Despite the wishes of people like Ng and Parker for an economy and a job market that provide more middle-class stability, there's no turning the clock back.

Right now, as Republican Gingrich sees it, the only choices being given people like Burns by policymakers is "happy talk from the right and more unions and bureaucracy from the left." And, guess what, some of his Democratic counterparts see it the same way. "There is a policy void out there," says Gene Sperling, director of President Clinton's National Economic Council from 1996 to 2001. "Either we'll just repeal enough trade agreements to prevent economic dislocation or cut capital-gains taxes enough to lift ourselves up. But I think there is a middle space of accepting the inevitability of some of these tough realities of globalization but also asking how public policy can shape it so it lifts all boats." Sperling admits that's a message that many in his own party are skeptical about. Liberal politicians tell him voters want to hear only how government will save their jobs.
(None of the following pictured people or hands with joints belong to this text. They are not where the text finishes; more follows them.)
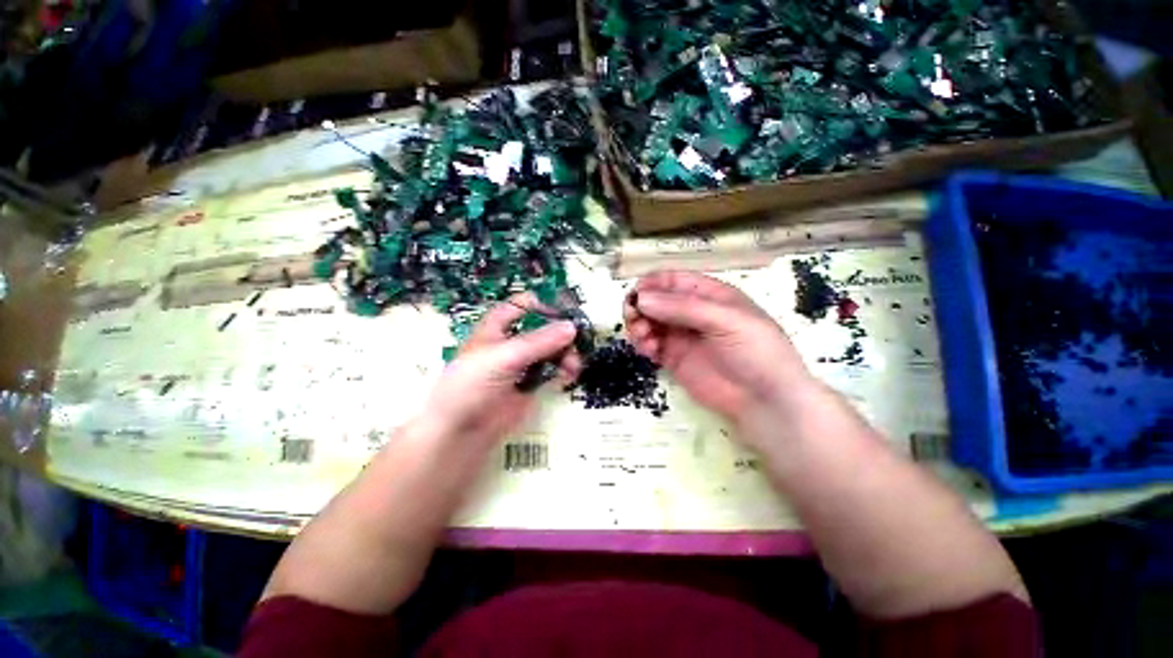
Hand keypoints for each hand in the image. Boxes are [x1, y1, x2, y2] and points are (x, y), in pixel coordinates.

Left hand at [417, 293, 581, 445]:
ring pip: (548, 353)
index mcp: (492, 330)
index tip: (562, 308)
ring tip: (573, 363)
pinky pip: (550, 376)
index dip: (538, 304)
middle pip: (538, 330)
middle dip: (558, 330)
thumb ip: (538, 342)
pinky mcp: (527, 392)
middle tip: (577, 338)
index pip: (516, 307)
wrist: (462, 429)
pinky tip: (570, 374)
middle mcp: (506, 347)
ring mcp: (518, 370)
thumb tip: (572, 327)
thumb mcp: (504, 356)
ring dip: (564, 352)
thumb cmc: (472, 384)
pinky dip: (563, 372)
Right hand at [624, 270, 816, 438]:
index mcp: (711, 294)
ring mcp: (685, 337)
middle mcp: (695, 312)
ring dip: (640, 325)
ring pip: (651, 322)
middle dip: (642, 306)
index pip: (674, 280)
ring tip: (643, 339)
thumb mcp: (726, 320)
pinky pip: (653, 346)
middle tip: (634, 320)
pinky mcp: (677, 362)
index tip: (636, 295)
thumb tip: (641, 298)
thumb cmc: (756, 350)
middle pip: (658, 300)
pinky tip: (648, 351)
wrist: (765, 398)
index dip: (652, 284)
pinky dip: (644, 344)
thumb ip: (684, 308)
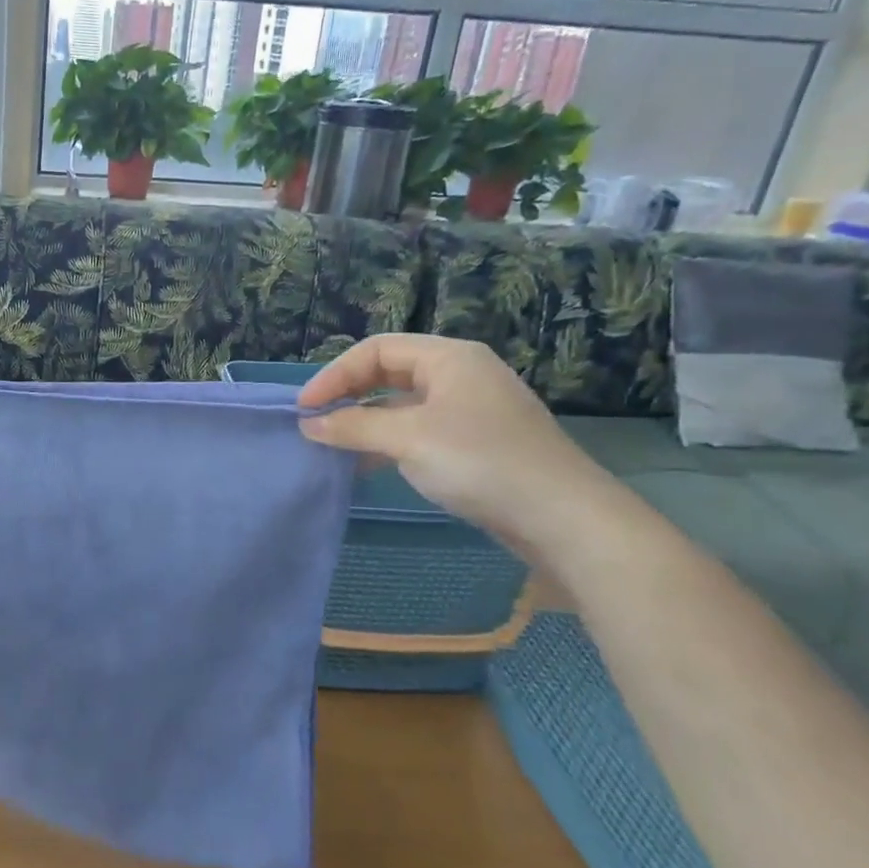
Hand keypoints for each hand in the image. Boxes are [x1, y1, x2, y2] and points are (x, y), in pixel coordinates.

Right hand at [296, 334, 611, 549]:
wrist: (562, 517)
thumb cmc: (479, 462)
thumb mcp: (407, 439)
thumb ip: (353, 426)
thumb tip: (309, 424)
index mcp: (449, 357)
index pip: (376, 350)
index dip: (335, 374)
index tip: (306, 408)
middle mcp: (460, 374)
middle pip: (389, 372)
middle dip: (349, 395)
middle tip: (316, 422)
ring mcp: (471, 409)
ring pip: (403, 403)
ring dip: (366, 421)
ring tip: (335, 445)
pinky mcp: (476, 442)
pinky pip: (419, 429)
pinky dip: (389, 441)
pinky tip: (369, 464)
Sperling, who outlined many of his ideas last year in his book The Pro-Growth Progressive, advocates a pre-emptive approach to the community devastation that occurs when a major employer closes a factory or service center and ships production to Mexico or Asia. The government should offer tax incentives, he says, for businesses and for retraining workers before a community gets whacked. He's also in favor of $15,000 "flexible education accounts" for all Americans, which would allow workers to receive a 50 percent tax credit up to $15,000 per decade. Still feeling anxious? How about a "universal" 401(k) plan in which the government would, using a refundable tax credit, match on as much as a 2-to-1 basis retirement account contributions by low- and middle-income earners on the first $2,000 they accrue in savings?

Insuring the future. Looking for something bolder yet, perhaps something that might interest that 50-year-old factory worker who fears losing his job? How about wage insurance? Under a plan originally put forward by Brookings Institution economist Robert Litan and University of California-Santa Cruz economics Prof. Lori Kletzer, a laid-off worker who once earned $40,000 and found a new job paying just $30,000 would receive $5,000 a year--broken down into quarterly payments--until two years after the initial layoff. Such a plan might cost $4 billion a year. Hacker would up the ante considerably with a $34 billion-a-year "universal insurance" program. If a family experienced catastrophic medical costs or a large drop in income--say, more than 20 percent--due to a variety of common risks (unemployment, loss of wages because of sickness or childbirth, temporary disability, and the death of a spouse), Hacker's universal insurance plan would make up a portion of the loss ranging from 20 percent to 50 percent of all losses or costs in excess of a fifth of that family's income.

The point of many of these ideas is to shift financial risk away from individuals and spread it out among America's taxpayers much as the New Deal did back during the Great Depression. While many of these policies might be criticized on the right as the "return of big government," they might also, Sperling argues, increase support for the dynamic, entrepreneurial economy that conservatives favor.